Thanks Andy. Is it advisable for me to sand gently to remove the rust colour and then touch up as a temporary solution?

Not sure if it is advisable to touch up over what looks like small rusted chips.

When I take it in to a body shop, what sort of price will I be looking at in terms of correcting the rear wheel arch returns with stonechip primer and then paint?


----------



## squiggs (Oct 19, 2009)

alex_123_fra said:


> Thanks Andy. Is it advisable for me to sand gently to remove the rust colour and then touch up as a temporary solution?
> 
> Not sure if it is advisable to touch up over what looks like small rusted chips.
> 
> When I take it in to a body shop, what sort of price will I be looking at in terms of correcting the rear wheel arch returns with stonechip primer and then paint?


Rust, once there, will spread or get deeper. If you touch it in you might hide it ... for a few weeks, a few months, a year - there's no way of knowing, but during that time it will keep getting worse - even if you can't see it happening.


----------



## mr paint (Jul 11, 2009)

As andy said ,

take it to a bodyshop ..if its light you can flap it back to clean metal epoxy prime and stone chip it then finish the repair ...the epoxy will seal the bare metal and the stone chip will do as it says prevents stone chipping as its a rubberised coating then prime paint and clear on top 

tbh its better catching it asap so you can fix it ...if its too deep you will have to cut out and replace which takes time and ££££££££


hope this helps 

tommy


----------



## alex_123_fra (Jun 1, 2008)

Went to my trusted bodyshop today and will see what comes up in the quote.


----------



## craigeh123 (Dec 26, 2011)

does anyone use any of the rust remedys ?


----------



## mr paint (Jul 11, 2009)

Hi, there is no rust remedy as such .... por 15 etc is prob the closest you will find ... this is applied with an etching procces then por applied ...this stuff goes rock solid ..hence prob why it dosnt break through in a wile .

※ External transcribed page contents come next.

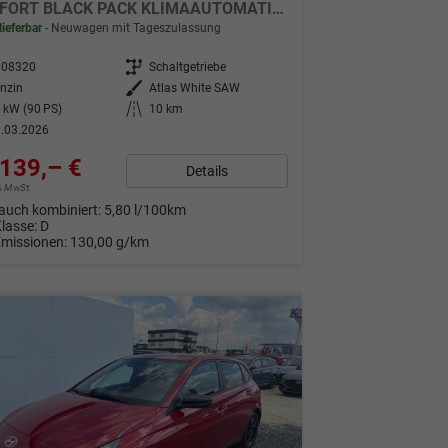
COMFORT BLACK PACK KLIMAAUTOMATIK NAVI WP
lieferbar
Neuwagen mit Tageszulassung
308320
Getriebe
Schaltgetriebe
nzin
Außenfarbe
Atlas White SAW
 kW (90 PS)
Kilometerstand
10 km
.03.2026
139,– €
Details
9% MwSt.
auch kombiniert:
5,80 l/100km
Klasse:
D
Emissionen:
130,00 g/km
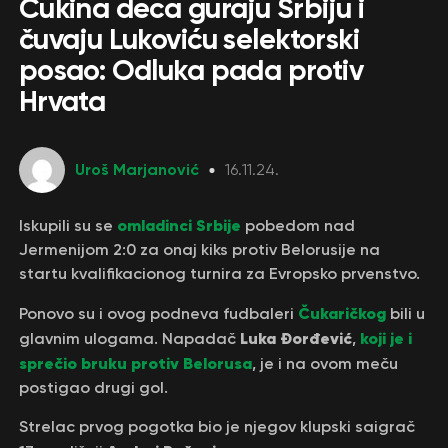
Čukina deca guraju Srbiju i
čuvaju Lukoviću selektorski
posao: Odluka pada protiv
Hrvata
Uroš Marjanović
16.11.24.
omladinci Srbije
Iskupili su se
pobedom nad
Jermenijom 2:0 za onaj kiks protiv Belorusije na
startu kvalifikacionog turnira za Evropsko prvenstvo.
Čukaričkog
Ponovo su i ovog podneva fudbaleri
bili u
Luka Đorđević
koji je i
glavnim ulogama. Napadač
,
sprečio bruku protiv Belorusa
, je i na ovom meču
postigao drugi gol.
Strelac prvog pogotka bio je njegov klupski saigrač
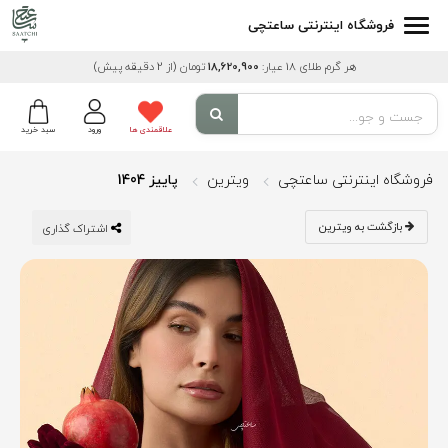
فروشگاه اینترنتی ساعتچی
هر گرم طلای 18 عیار:
18,620,900
تومان
(از 2 دقیقه پیش)
علاقمندی ها
ورود
سبد خرید
فروشگاه اینترنتی ساعتچی
ویترین
پاییز 1404
بازگشت به ویترین
اشتراک گذاری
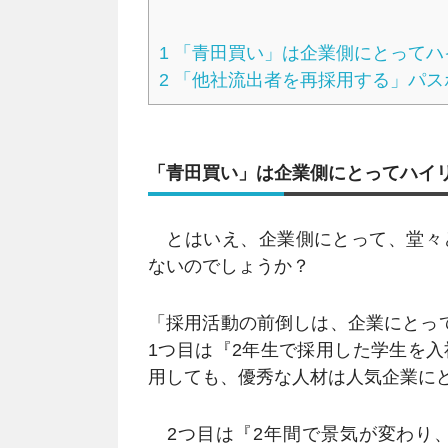
1
「青田買い」は企業側にとってハ
2
「他社流出者を再採用する」パス
「青田買い」は企業側にとってハイ
とはいえ、企業側にとって、堂々
ないのでしょうか？
「採用活動の前倒しは、企業にとっ
1つ目は『2年生で採用した学生を
用しても、優秀な人材は人気企業に
2つ目は『2年間で景気が変わり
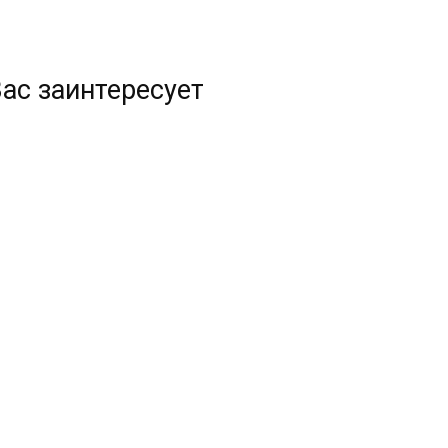
ас заинтересует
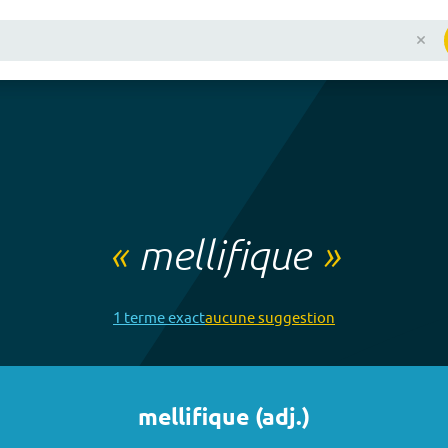
«
mellifique
»
1
terme
exact
aucune
suggestion
mellifique
(
adj.
)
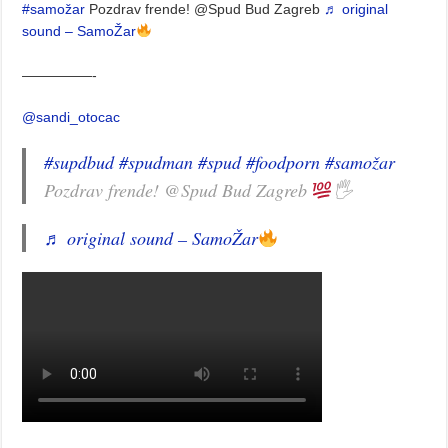
#samožar
Pozdrav frende! @Spud Bud Zagreb
♬ original
sound – SamoŽar
—————-
@sandi_otocac
#supdbud
#spudman
#spud
#foodporn
#samožar
Pozdrav frende! @Spud Bud Zagreb
🖐
♬ original sound – SamoŽar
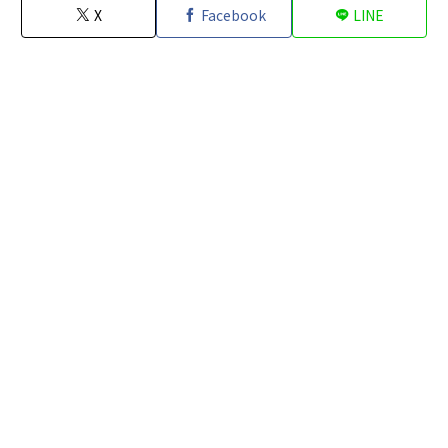
X
Facebook
LINE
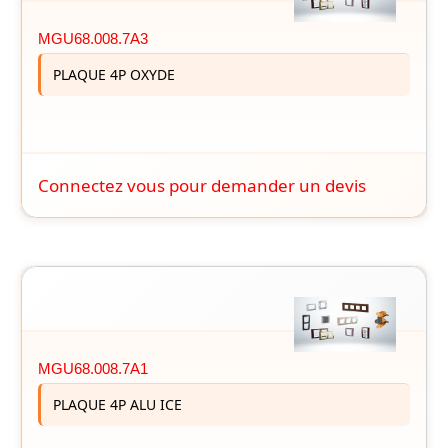
MGU68.008.7A3
PLAQUE 4P OXYDE
Connectez vous pour demander un devis
MGU68.008.7A1
PLAQUE 4P ALU ICE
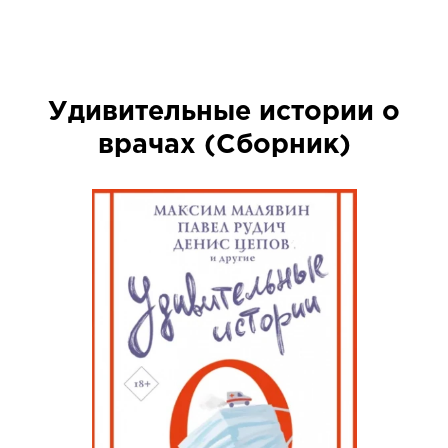
Удивительные истории о
врачах (Сборник)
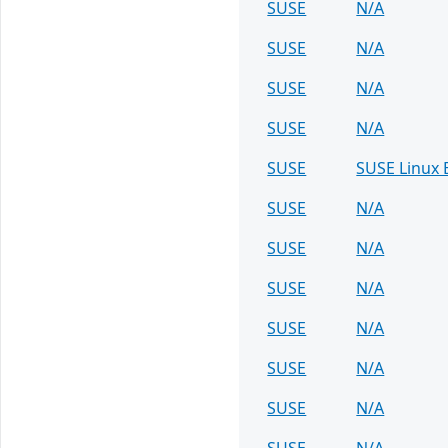
SUSE
N/A
SUSE
N/A
SUSE
N/A
SUSE
N/A
SUSE
SUSE Linux 
SUSE
N/A
SUSE
N/A
SUSE
N/A
SUSE
N/A
SUSE
N/A
SUSE
N/A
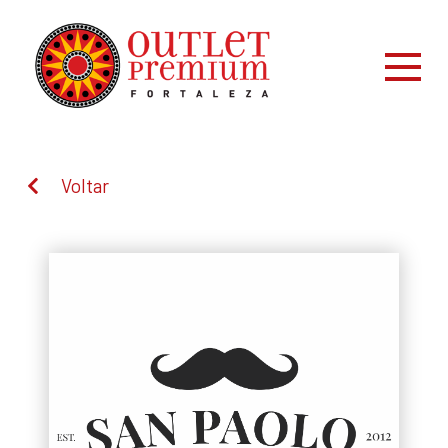
Voltar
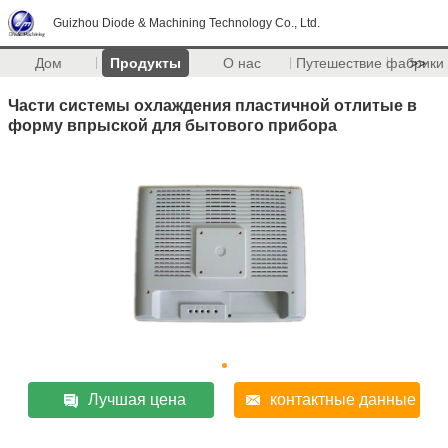
Guizhou Diode & Machining Technology Co., Ltd.
Дом
Продукты
О нас
Путешествие фабрики
>>
Части системы охлаждения пластичной отлитые в
форму впрыской для бытового прибора
Лучшая цена
контактные данные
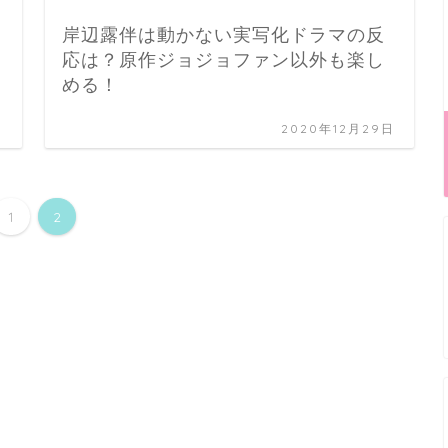
岸辺露伴は動かない実写化ドラマの反
応は？原作ジョジョファン以外も楽し
める！
日
2020年12月29日
1
2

no cure as such ...cut out replace and seal is the only gteed method of repair


----------



## lowejackson (Feb 23, 2006)

It might be worth giving Bilt Hamber a call to see if they have any suggestions


----------



## alex_123_fra (Jun 1, 2008)

Thanks guys. My car is still under warranty. Is this something the dealer should be notified of and covered under the corrosion warranty? I've owned many cars and have never seen this happen before nor have I ever seen such thin wheel arch returns on the rears (car is a nissan GT-R).

I have to say it looks minor to anyone else looking but the fact that some of the small chipped areas have some rust colouring is unacceptable to me.


----------



## craigeh123 (Dec 26, 2011)

I'd take it back and see what the warranty people say definately


----------